Goal of the exercise: In the data below, find the line with "9 labelled entries" and the line with "black speaker", then restate both and every line between them exactly, minus the pictures.

Records to use:
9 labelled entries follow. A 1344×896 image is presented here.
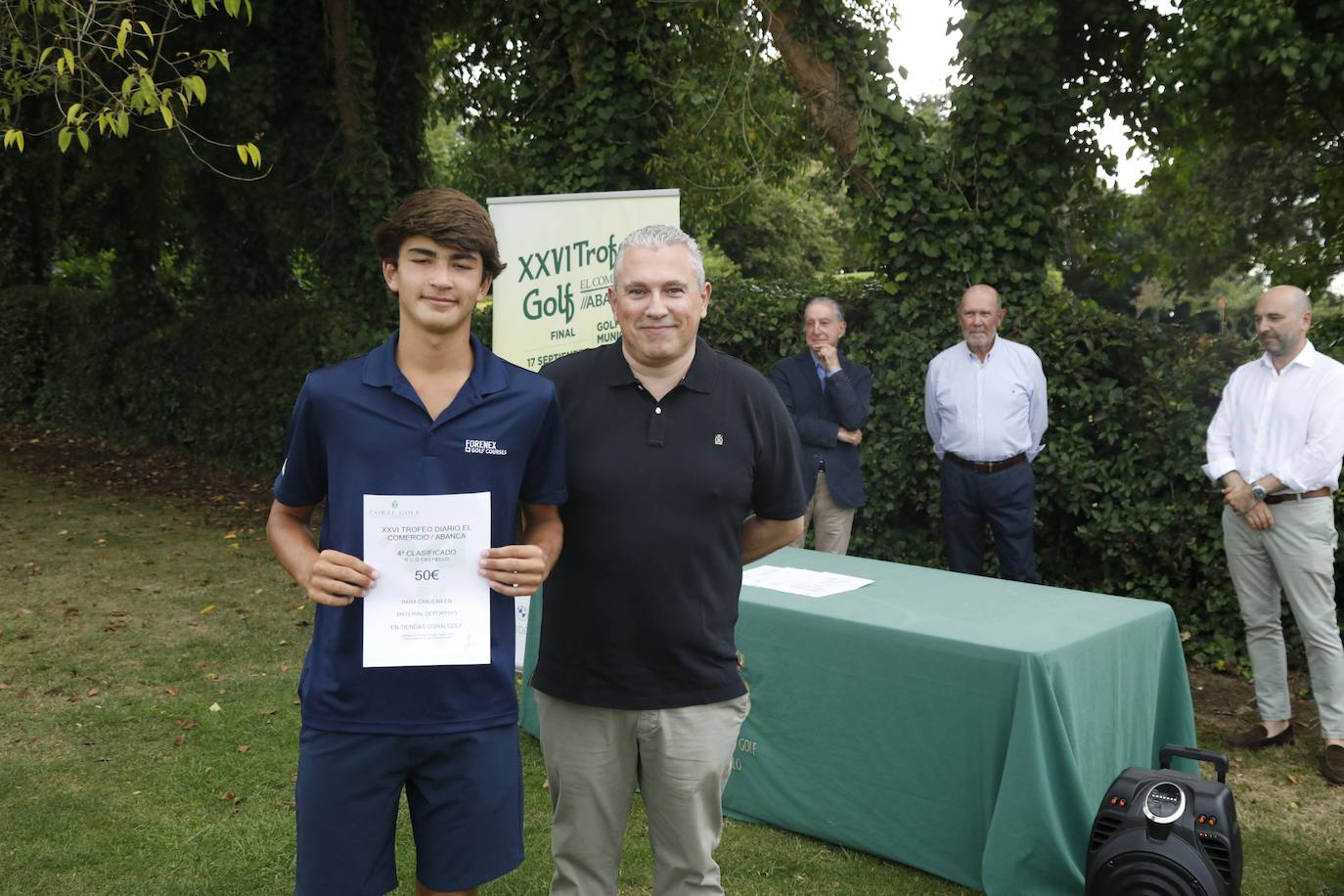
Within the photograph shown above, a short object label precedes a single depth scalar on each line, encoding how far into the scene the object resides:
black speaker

---

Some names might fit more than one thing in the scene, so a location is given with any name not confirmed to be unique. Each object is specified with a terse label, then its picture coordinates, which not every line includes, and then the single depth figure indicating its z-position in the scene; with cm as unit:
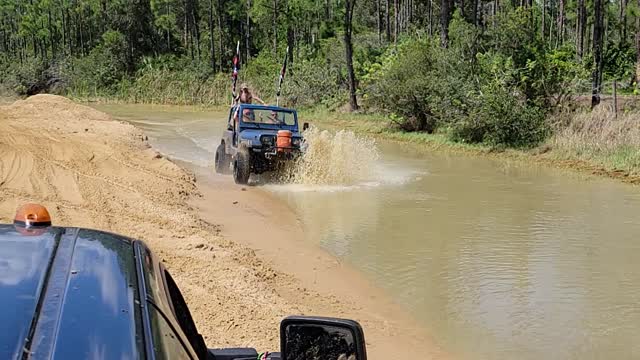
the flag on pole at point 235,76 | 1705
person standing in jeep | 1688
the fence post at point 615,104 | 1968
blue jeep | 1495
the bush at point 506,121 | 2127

Your response:
9 labelled entries follow. A 1344×896 image is presented here.
Within the photograph shown above, a short object label precedes a single depth scalar on each line, encoding how far into the scene the object resides:
black speaker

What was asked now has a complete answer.